Directions: Your task is to show every line in the listing below that includes "none".

Data section start

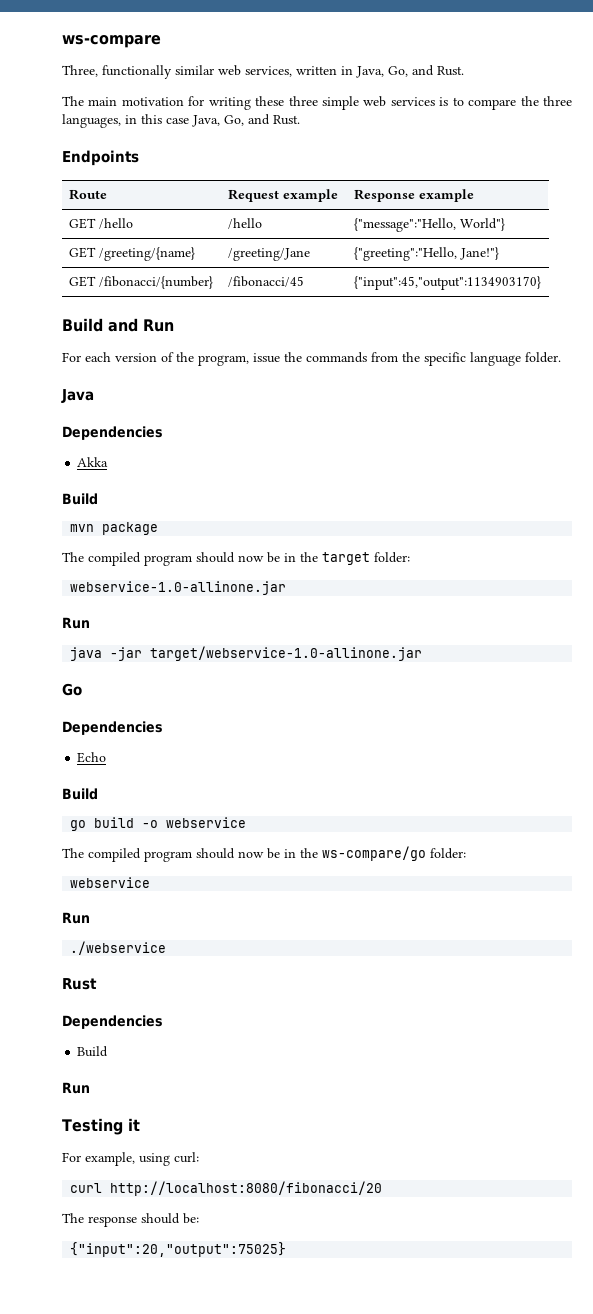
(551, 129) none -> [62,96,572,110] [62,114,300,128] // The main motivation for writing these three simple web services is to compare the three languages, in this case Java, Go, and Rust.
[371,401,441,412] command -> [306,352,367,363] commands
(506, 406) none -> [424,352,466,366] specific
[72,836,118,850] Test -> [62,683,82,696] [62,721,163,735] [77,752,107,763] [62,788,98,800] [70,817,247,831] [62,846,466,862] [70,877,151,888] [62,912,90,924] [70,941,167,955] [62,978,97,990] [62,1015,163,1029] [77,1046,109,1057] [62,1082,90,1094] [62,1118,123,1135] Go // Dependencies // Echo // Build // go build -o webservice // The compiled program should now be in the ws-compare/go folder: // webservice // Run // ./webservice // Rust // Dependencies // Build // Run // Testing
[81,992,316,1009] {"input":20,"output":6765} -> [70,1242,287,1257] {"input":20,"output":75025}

Data section end

Result of the task:
(551, 129) none -> [62,96,572,110] [62,114,300,128] // The main motivation for writing these three simple web services is to compare the three languages, in this case Java, Go, and Rust.
(506, 406) none -> [424,352,466,366] specific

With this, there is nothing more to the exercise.